#### [WORK ITEM]
Lines outside the range are not wanted. Give again exactly the lines between the line holding "ring mcp: (950, 604)" and the line holding "pinky tip: (985, 645)", inclusive, from the listing below.

━━━━

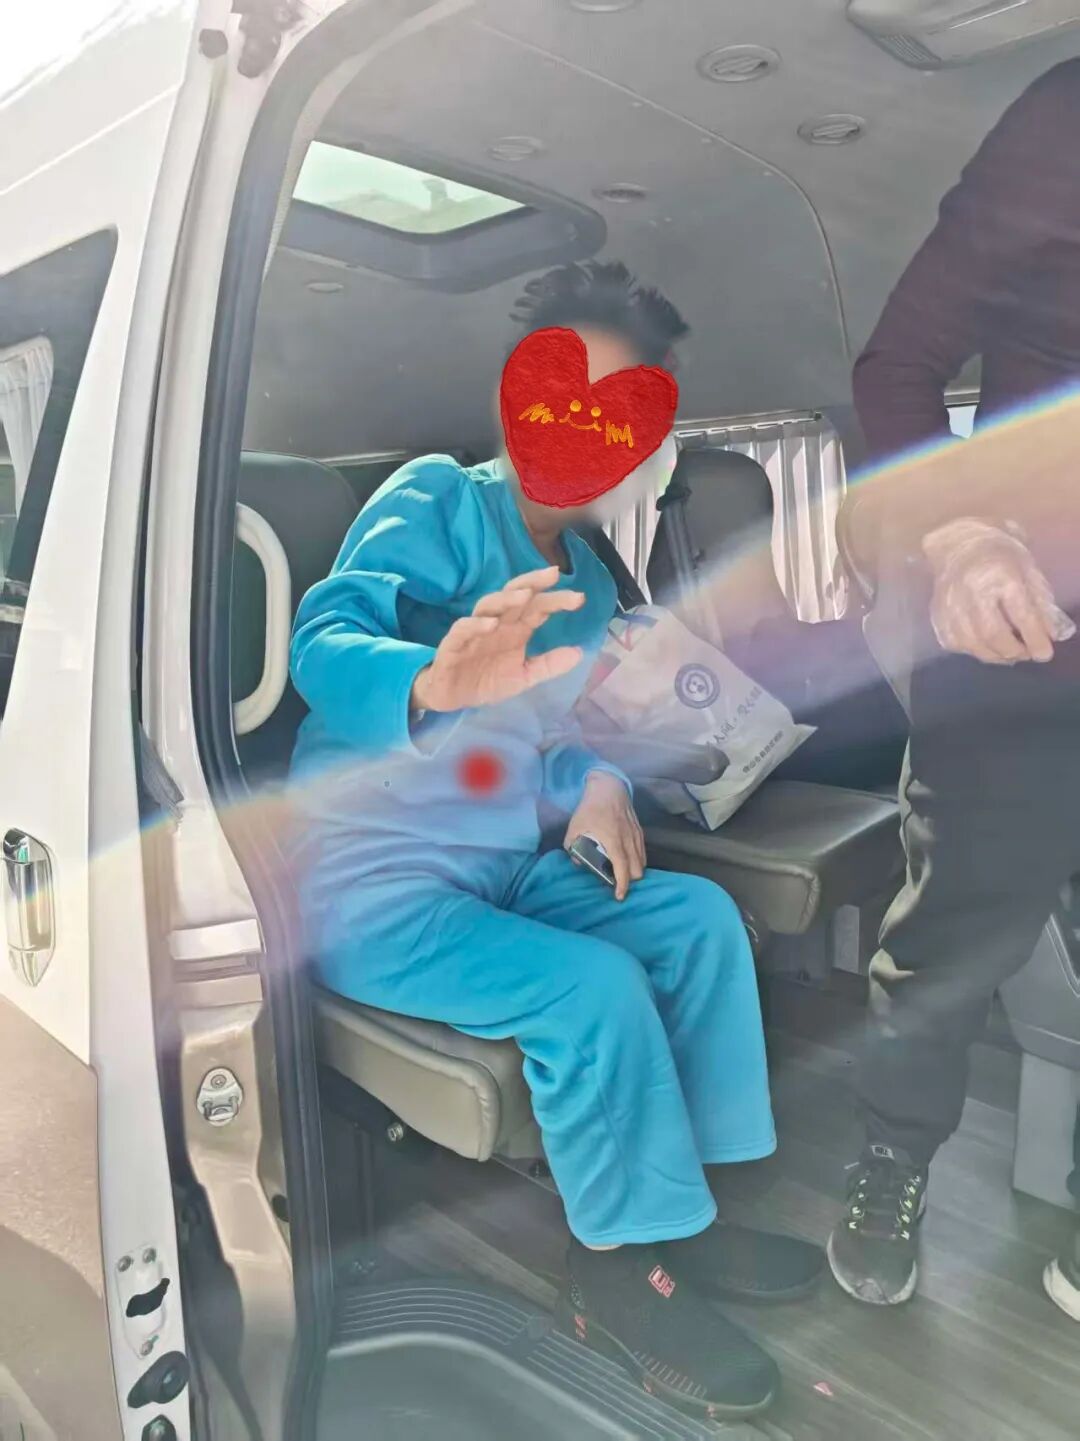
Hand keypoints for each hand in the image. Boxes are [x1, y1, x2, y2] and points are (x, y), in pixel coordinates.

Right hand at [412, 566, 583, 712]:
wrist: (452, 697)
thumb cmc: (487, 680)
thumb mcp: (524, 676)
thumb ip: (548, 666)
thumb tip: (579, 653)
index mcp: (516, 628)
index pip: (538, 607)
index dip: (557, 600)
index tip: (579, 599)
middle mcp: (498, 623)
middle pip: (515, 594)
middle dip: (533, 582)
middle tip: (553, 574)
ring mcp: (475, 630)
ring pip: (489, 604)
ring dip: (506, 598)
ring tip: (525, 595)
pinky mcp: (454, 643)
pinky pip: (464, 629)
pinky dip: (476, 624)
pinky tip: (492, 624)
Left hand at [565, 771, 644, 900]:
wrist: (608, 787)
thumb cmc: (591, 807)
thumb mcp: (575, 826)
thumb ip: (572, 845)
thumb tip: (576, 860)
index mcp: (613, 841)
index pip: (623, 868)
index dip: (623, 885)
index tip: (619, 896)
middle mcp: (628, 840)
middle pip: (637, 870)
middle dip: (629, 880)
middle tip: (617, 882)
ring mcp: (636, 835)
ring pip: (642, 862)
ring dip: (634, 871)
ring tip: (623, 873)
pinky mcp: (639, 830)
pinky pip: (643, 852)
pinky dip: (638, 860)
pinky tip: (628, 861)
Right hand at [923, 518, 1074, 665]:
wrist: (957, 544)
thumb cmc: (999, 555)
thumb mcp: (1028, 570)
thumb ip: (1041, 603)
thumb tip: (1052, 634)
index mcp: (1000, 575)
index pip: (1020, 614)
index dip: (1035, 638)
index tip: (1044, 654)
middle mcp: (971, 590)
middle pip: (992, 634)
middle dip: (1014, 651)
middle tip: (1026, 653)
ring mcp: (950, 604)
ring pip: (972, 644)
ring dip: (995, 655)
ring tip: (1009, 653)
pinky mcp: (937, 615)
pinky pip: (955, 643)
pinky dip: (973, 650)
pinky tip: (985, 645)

━━━━

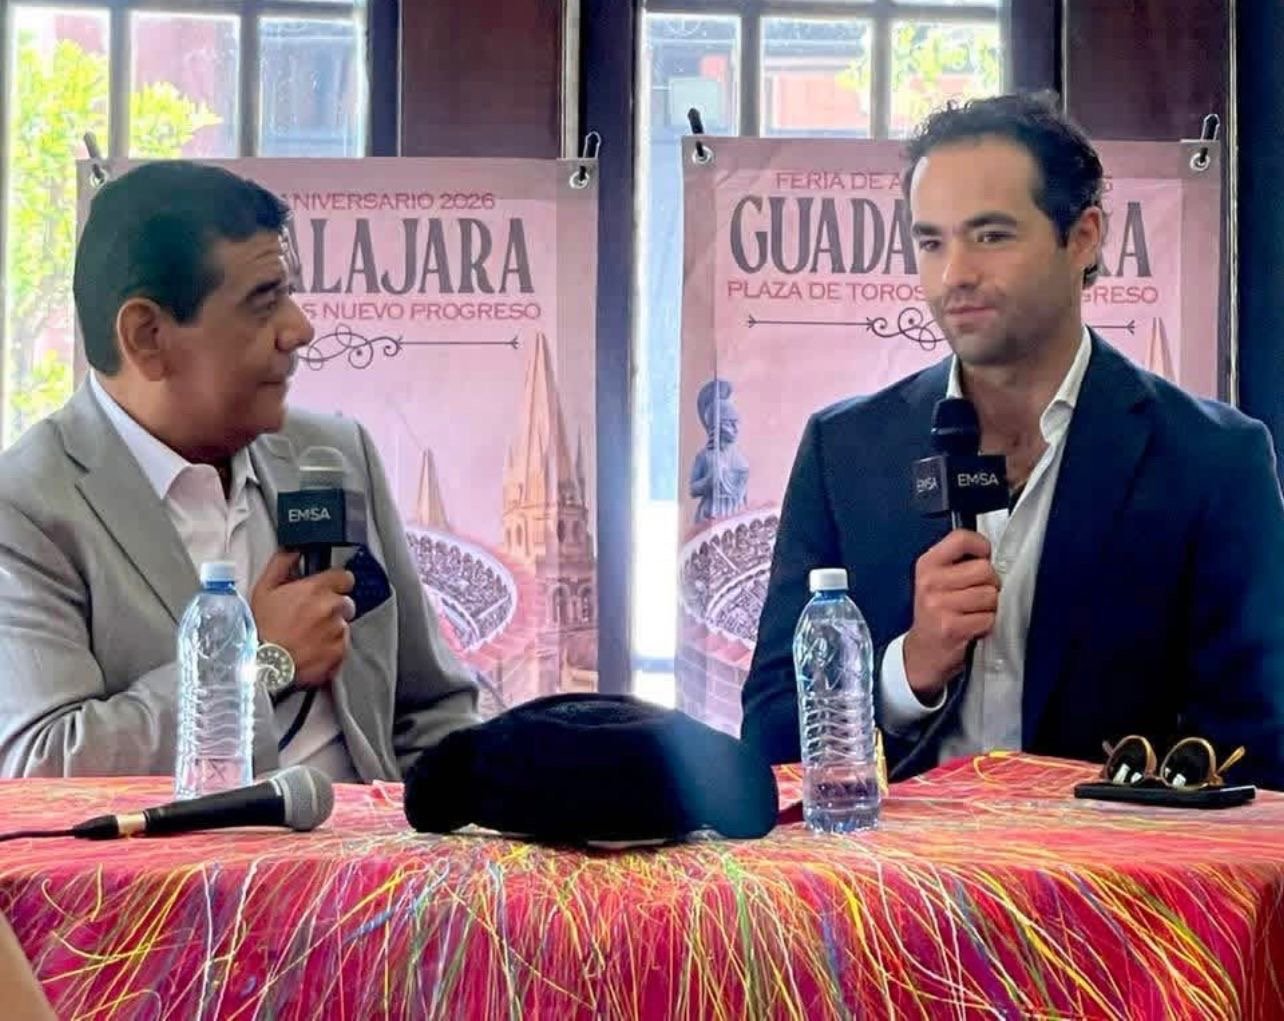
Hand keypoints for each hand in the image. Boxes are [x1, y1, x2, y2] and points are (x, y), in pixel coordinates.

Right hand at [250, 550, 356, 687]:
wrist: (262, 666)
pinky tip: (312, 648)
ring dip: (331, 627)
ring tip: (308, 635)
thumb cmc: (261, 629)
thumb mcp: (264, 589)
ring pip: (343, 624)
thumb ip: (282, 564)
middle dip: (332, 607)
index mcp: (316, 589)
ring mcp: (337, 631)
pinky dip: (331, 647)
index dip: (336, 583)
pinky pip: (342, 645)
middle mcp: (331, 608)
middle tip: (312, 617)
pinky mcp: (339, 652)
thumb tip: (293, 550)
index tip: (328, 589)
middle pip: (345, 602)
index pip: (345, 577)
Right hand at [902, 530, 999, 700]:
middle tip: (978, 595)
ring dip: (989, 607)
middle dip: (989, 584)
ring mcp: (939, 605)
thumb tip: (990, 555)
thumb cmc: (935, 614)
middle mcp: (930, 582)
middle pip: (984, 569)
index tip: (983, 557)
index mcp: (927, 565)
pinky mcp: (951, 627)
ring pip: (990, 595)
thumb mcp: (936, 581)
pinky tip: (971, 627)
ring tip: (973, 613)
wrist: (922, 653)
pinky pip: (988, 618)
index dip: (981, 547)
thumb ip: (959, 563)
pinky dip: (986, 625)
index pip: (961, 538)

━━━━

#### [YOUR RESPONSE]
ring mcp: (950, 604)
ring pip: (972, 644)
ring dip: (995, 655)
ring tip: (1009, 653)
pinky mcp: (937, 615)
pinky pip: (955, 643)
pinky dip: (973, 650)
pinky tip: (985, 645)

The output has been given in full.